Henning Kruse Petersen
 

Born 1947, Danish nationality. Has been a member of the Board of Directors since October 2010. Member of the Nomination Committee and the Remuneration Committee since January 2016. Henning Kruse Petersen currently also serves as chairman of the board of directors of Erhvervsinvest Management A/S, Den Danske Forskningsfond, Scandinavian Private Equity A/S, Midgard Denmark K/S, C.W. Obel A/S and Santa Fe Group A/S. Until 26 April 2016 Mr Kruse Petersen further serves as chairman of the board of directors of Sund og Bælt Holding A/S, A/S Storebæltsforbindelsen, A/S Femern Landanlæg, Femern Bælt A/S, A/S Øresundsforbindelsen and Øresundsbro Konsortiet I/S. Henning Kruse Petersen is currently the deputy chairman of the board of directors of Fritz Hansen A/S, Skandinavisk Holding A/S and Skandinavisk Holding II A/S. Furthermore, Mr Kruse Petersen currently serves as a member of the board of directors of Proactive A/S, Midgard Group Inc., Asgard Ltd., Dekka Holdings Ltd. and Det Østasiatiske Kompagnis Almennyttige Fond. Mr Kruse Petersen currently also serves as Chief Executive Officer of 2KJ A/S. He has previously served in executive officer positions in Unibank (now Nordea), Øresundskorsortiet and A/S Øresundsforbindelsen, and from 1995 until 2007 Henning Kruse Petersen was Group Managing Director of Nykredit responsible for corporate lending, international activities and chairman of the Group Credit Committee. He holds a Master's degree in Law from Aarhus University. Henning Kruse Petersen has extensive management experience as CEO and board member of large private, public and state-owned entities and has considerable experience in economics and financing matters.

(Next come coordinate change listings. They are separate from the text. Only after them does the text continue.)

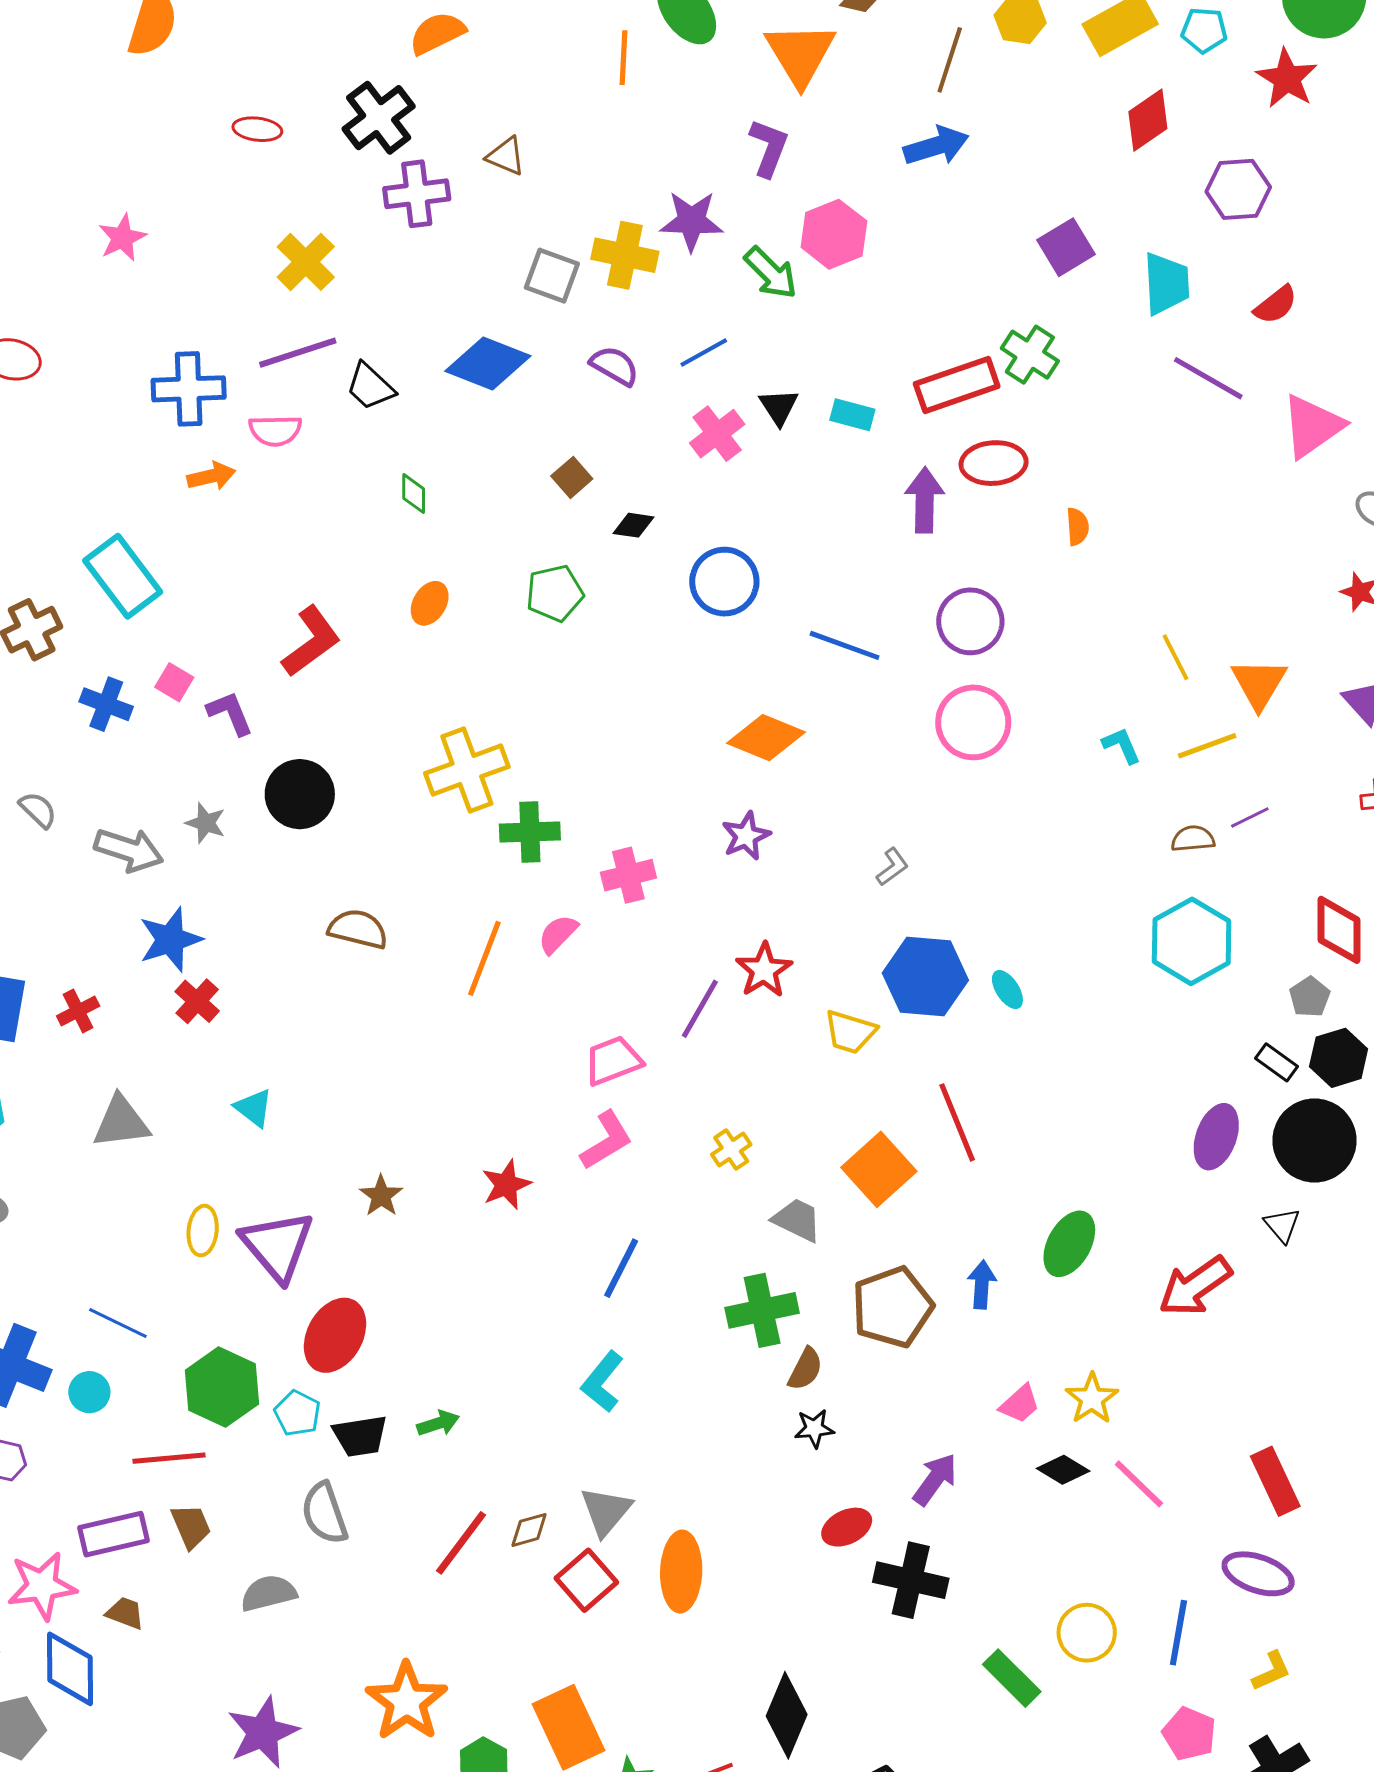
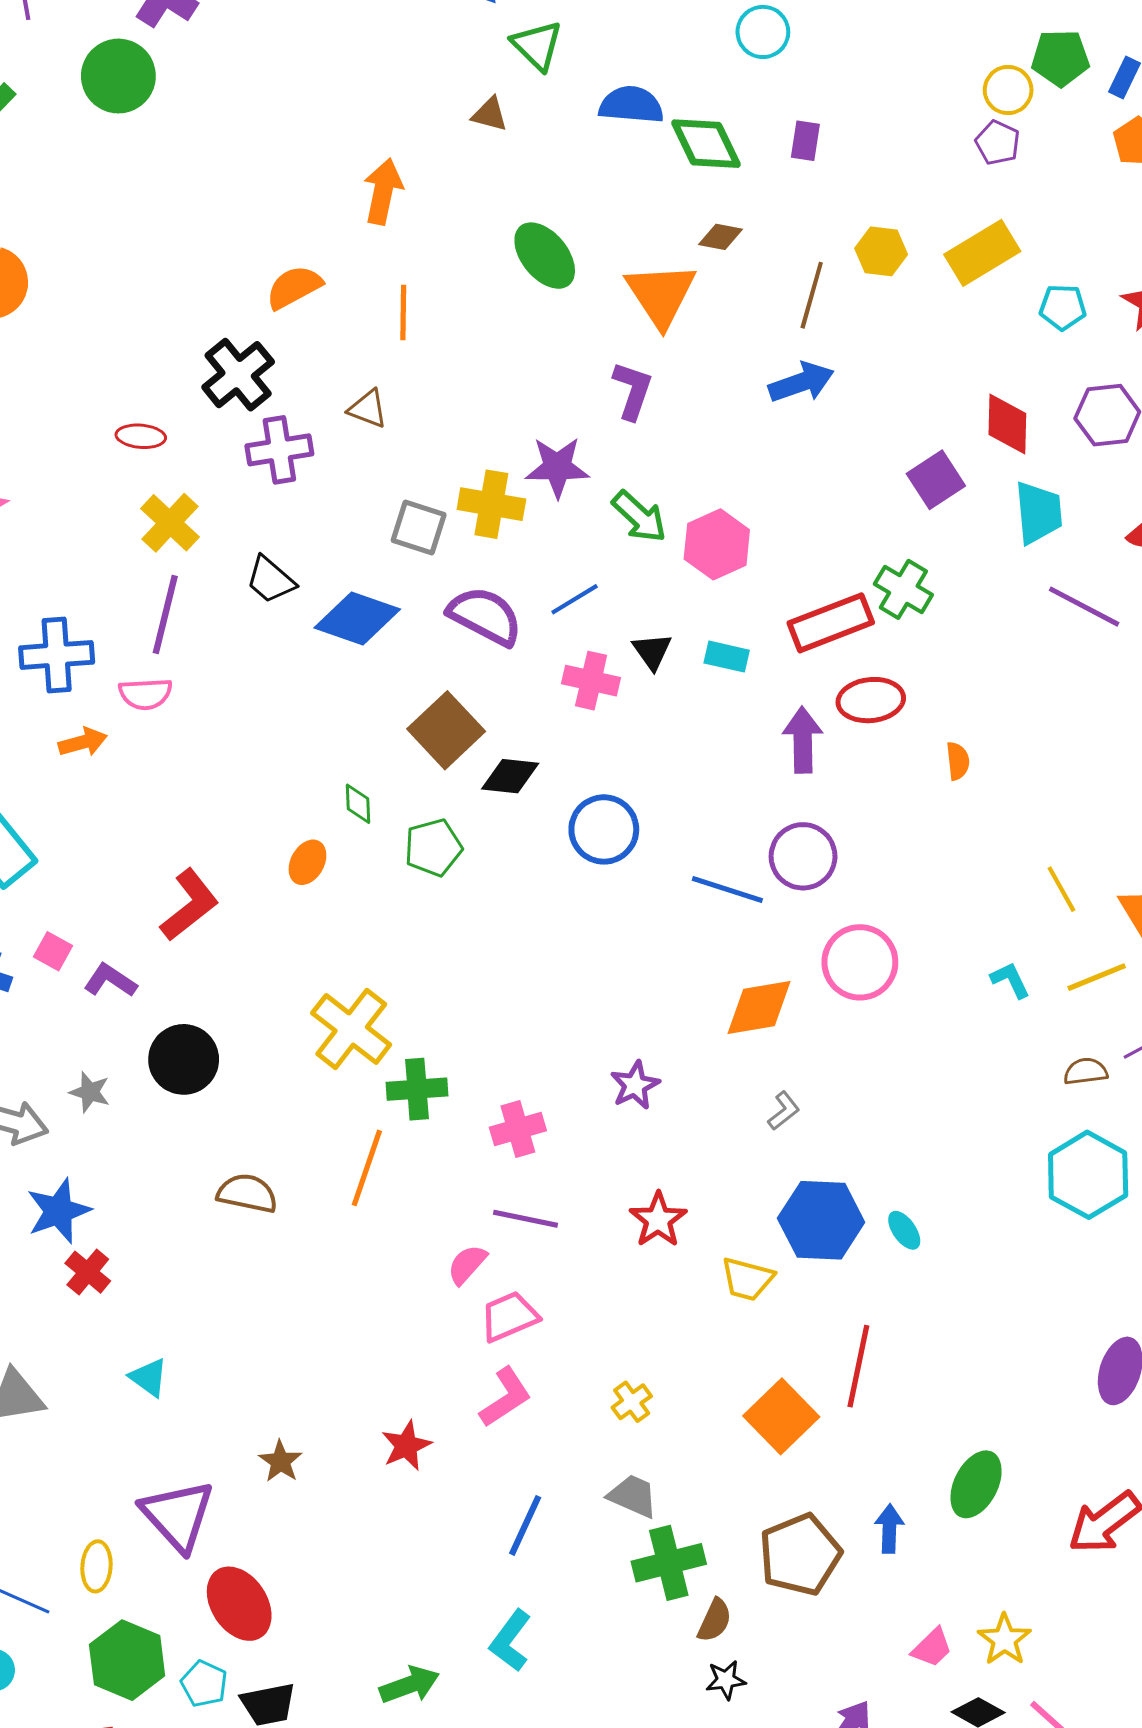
cyan pentagon: (1204, 30) -> (1063, 307), moved
orange line: (624, 58) -> (403, 313), moved
red diamond: (1148, 120) -> (1007, 424), moved, turned -52
red ellipse: (257, 129) -> (141, 436), moved
pink hexagon: (834, 234) -> (717, 544), moved
purple line: (298, 353) -> (165, 614), turned -56
purple semicircle: (615, 366) -> (485, 616), size x1.5
black trapezoid: (370, 387) -> (270, 580), moved
pink cross: (717, 434) -> (591, 681), turned -38
brown square: (572, 477) -> (446, 730), size x1.8
green diamond: (414, 494) -> (358, 804), moved
black diamond: (633, 525) -> (510, 776), size x1.4
purple circle: (970, 621) -> (803, 856), moved
purple L-shape: (230, 713) -> (110, 980), turned -32
orange diamond: (766, 738) -> (759, 1008), moved, turned -30
yellow cross: (467, 770) -> (351, 1029), turned -30
pink semicircle: (558, 934) -> (467, 1264), moved
orange line: (484, 958) -> (367, 1168), moved
purple line: (700, 1009) -> (526, 1219), moved, turned 74
red line: (957, 1122) -> (858, 1366), turned 36
gray trapezoid: (797, 1220) -> (633, 1496), moved
yellow ellipse: (203, 1231) -> (96, 1566), moved
red ellipse: (335, 1335) -> (239, 1604), turned -60
green arrow: (438, 1423) -> (409, 1685), moved, size x1.4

About Scandinavian Tobacco Group

Scandinavian Tobacco Group A/S with its subsidiaries (the "Group") is a world leading producer of cigars and traditional pipe tobacco. The Group also produces fine-cut tobacco and sells tobacco-related accessories. The Group produces and sells 3 billion cigars and 5,000 tonnes of pipe and fine-cut tobacco annually. Scandinavian Tobacco Group believes it is the only company globally with a core strategic focus on production and distribution in all of these tobacco categories.

Scandinavian Tobacco Group holds market-leading positions in the machine-made cigar market in Europe, the handmade cigar market in the US, the online and catalogue retail sales of cigars in the US, the traditional pipe tobacco market globally and in selected fine-cut tobacco markets.

Scandinavian Tobacco Group has a diversified portfolio of more than 200 brands providing a complementary range of established global brands and local champions.  In the cigar segment, the brand portfolio comprises Café Crème, La Paz, Macanudo, CAO, Partagas (US) and Cohiba (US). Pipe tobacco brands include Captain Black, Erinmore, Borkum Riff and W.Ø. Larsen, while leading fine-cut tobacco brands include Bugler, Break, Escort, Bali Shag and Tiedemanns.

As at 31 December 2015, the Group employed approx. 8,100 people in the Dominican Republic, Honduras, Nicaragua, Indonesia, Europe, New Zealand, Australia, Canada and the US.